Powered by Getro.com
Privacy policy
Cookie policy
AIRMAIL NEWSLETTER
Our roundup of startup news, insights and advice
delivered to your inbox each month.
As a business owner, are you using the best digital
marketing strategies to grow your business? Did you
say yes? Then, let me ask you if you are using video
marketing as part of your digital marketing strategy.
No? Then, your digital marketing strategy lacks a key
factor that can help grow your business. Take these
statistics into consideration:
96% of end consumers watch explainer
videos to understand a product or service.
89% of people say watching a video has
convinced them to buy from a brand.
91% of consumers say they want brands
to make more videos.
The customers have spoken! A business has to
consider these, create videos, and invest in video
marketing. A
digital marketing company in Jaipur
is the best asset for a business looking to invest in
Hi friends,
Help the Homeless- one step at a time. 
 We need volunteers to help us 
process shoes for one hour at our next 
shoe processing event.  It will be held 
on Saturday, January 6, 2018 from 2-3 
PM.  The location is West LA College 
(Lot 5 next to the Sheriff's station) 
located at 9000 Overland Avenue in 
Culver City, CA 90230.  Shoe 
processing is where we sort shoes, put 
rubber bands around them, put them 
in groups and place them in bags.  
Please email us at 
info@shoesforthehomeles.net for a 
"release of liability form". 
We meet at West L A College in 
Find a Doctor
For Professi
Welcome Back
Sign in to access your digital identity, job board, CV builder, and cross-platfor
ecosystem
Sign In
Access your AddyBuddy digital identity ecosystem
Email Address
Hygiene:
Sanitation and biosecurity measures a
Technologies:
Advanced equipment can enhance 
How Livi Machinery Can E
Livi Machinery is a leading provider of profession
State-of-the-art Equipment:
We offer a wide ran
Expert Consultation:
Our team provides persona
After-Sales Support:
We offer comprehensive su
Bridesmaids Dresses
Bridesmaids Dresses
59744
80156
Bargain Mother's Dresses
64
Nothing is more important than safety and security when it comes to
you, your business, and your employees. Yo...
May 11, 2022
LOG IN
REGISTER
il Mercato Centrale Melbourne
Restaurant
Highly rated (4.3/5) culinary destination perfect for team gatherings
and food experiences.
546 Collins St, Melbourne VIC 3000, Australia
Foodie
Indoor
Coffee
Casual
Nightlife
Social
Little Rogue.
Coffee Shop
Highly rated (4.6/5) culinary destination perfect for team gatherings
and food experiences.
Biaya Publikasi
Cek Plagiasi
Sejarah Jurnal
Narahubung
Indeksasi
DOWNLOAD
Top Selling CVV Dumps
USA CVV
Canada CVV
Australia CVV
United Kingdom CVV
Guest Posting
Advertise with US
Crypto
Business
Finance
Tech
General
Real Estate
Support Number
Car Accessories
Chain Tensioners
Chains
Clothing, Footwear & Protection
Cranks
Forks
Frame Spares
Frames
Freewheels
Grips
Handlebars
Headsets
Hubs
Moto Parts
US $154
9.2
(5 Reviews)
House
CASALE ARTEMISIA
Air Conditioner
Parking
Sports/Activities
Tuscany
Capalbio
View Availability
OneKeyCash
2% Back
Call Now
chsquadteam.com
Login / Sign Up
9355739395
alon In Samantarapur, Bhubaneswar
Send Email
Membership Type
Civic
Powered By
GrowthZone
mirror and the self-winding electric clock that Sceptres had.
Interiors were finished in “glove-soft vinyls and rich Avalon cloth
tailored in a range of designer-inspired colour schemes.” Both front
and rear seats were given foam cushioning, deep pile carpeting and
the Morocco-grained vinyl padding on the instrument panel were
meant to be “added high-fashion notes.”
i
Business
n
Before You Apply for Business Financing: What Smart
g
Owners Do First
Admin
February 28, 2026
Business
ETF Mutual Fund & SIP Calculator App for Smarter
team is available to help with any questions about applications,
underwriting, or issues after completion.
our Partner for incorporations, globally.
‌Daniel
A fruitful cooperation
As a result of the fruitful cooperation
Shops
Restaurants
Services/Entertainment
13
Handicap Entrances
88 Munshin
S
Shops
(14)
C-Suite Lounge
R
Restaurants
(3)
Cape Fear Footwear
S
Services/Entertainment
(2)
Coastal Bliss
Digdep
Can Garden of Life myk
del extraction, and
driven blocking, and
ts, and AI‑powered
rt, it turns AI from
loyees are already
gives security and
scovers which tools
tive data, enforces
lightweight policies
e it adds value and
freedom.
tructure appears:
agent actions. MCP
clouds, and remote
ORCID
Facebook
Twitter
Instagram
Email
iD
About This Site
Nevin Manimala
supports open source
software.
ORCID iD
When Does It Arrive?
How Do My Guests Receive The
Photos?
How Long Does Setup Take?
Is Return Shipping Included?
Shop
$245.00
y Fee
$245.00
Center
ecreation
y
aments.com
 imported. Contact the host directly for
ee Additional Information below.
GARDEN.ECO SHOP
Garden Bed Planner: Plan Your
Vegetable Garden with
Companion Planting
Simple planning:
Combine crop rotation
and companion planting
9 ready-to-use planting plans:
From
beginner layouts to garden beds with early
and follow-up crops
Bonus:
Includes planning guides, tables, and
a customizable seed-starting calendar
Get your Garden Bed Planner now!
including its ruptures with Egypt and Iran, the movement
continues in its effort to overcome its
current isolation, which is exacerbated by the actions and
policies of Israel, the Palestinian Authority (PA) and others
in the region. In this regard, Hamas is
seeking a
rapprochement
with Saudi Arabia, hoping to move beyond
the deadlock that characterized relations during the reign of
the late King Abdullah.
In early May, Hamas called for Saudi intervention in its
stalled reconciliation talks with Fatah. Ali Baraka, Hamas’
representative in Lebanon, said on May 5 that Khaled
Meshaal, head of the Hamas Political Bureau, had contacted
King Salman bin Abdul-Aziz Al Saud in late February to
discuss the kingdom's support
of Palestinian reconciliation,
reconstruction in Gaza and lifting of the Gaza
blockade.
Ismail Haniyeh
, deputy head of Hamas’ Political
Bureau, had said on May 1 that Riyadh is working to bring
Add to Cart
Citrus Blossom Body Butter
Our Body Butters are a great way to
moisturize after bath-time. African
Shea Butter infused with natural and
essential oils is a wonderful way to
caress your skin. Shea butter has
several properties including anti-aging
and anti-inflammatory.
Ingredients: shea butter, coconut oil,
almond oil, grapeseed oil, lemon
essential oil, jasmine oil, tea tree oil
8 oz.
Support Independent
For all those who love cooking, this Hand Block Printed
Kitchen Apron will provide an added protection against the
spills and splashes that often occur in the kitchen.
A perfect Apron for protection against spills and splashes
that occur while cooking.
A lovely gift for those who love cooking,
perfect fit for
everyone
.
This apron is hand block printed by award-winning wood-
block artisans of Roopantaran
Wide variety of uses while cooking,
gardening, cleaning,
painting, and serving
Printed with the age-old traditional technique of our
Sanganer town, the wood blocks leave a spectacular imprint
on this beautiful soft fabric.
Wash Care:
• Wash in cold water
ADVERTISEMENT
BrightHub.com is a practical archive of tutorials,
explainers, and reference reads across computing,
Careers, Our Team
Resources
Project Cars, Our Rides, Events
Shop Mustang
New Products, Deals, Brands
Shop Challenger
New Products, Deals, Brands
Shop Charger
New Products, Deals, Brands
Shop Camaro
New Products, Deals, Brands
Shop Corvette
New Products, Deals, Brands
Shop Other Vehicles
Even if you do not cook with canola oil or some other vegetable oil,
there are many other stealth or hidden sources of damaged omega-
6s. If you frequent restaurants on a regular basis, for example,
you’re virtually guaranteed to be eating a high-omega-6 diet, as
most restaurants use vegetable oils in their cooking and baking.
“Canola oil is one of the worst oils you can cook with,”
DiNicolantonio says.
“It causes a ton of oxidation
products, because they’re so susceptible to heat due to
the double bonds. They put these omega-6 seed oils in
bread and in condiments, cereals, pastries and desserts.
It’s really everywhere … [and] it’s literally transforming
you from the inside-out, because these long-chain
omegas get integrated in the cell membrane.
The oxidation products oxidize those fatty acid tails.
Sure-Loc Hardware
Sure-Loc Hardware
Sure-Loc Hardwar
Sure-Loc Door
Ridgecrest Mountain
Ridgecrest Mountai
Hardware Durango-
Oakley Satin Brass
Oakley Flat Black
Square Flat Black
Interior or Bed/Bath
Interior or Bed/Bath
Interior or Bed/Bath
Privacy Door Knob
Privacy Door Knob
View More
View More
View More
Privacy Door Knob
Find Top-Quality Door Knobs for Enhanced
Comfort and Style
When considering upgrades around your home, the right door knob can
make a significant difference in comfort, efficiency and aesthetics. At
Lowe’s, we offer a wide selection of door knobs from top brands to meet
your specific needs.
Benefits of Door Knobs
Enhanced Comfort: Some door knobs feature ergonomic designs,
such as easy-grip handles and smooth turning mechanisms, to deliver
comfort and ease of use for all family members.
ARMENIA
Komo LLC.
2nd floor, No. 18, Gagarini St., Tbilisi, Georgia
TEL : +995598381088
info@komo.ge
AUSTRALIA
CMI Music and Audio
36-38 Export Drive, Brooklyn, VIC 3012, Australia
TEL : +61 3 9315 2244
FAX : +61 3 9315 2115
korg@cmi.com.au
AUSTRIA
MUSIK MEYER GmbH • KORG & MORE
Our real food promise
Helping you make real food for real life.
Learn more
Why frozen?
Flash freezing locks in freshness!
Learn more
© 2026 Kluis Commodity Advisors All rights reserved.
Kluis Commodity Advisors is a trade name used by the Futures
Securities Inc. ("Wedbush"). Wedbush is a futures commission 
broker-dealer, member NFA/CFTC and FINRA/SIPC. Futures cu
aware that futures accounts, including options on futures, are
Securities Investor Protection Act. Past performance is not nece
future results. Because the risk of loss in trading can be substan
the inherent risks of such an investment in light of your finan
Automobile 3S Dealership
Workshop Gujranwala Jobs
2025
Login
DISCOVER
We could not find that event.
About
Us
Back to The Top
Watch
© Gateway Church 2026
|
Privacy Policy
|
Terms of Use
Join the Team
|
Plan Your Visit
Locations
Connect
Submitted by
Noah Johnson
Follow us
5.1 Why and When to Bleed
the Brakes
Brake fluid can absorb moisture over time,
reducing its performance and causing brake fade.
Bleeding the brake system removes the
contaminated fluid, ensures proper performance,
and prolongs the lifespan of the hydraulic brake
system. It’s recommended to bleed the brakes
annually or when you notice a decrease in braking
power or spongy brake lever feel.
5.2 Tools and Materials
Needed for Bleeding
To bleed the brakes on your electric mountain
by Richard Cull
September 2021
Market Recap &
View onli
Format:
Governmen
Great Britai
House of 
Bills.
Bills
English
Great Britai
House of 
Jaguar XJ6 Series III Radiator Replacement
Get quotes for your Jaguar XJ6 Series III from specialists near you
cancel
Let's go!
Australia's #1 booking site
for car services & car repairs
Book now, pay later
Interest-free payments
------------------------------
Find "TEL : +995598381088" in the entries above and copy that whole line exactly, then each line after it through the line that contains "power or spongy brake lever feel.".

[ANSWER FOR THE TASK]:
TEL : +995598381088
info@komo.ge
AUSTRALIA
CMI Music and Audio
36-38 Export Drive, Brooklyn, VIC 3012, Australia
TEL : +61 3 9315 2244
FAX : +61 3 9315 2115
korg@cmi.com.au
AUSTRIA
MUSIK MEYER GmbH • KORG & MORE
Our real food promise
Helping you make real food for real life.
Learn more
Why frozen?
Flash freezing locks in freshness!
Learn more
© 2026 Kluis Commodity Advisors All rights reserved.
Kluis Commodity Advisors is a trade name used by the Futures
Securities Inc. ("Wedbush"). Wedbush is a futures commission 
broker-dealer, member NFA/CFTC and FINRA/SIPC. Futures cu
aware that futures accounts, including options on futures, are
Securities Investor Protection Act. Past performance is not nece
future results. Because the risk of loss in trading can be substan
the inherent risks of such an investment in light of your finan
Automobile 3S Dealership
Workshop Gujranwala Jobs
2025
Login
DISCOVER
We could not find that event.
About
Us
Back to The Top
Watch
© Gateway Church 2026
|
Privacy Policy
|
Terms of Use
Join the Team
|
Plan Your Visit
Locations
Connect
Submitted by
Noah Johnson
Follow us
5.1 Why and When to Bleed
the Brakes
Brake fluid can absorb moisture over time,
reducing its performance and causing brake fade.
Bleeding the brake system removes the
contaminated fluid, ensures proper performance,
and prolongs the lifespan of the hydraulic brake
system. It’s recommended to bleed the brakes
annually or when you notice a decrease in braking
power or spongy brake lever feel.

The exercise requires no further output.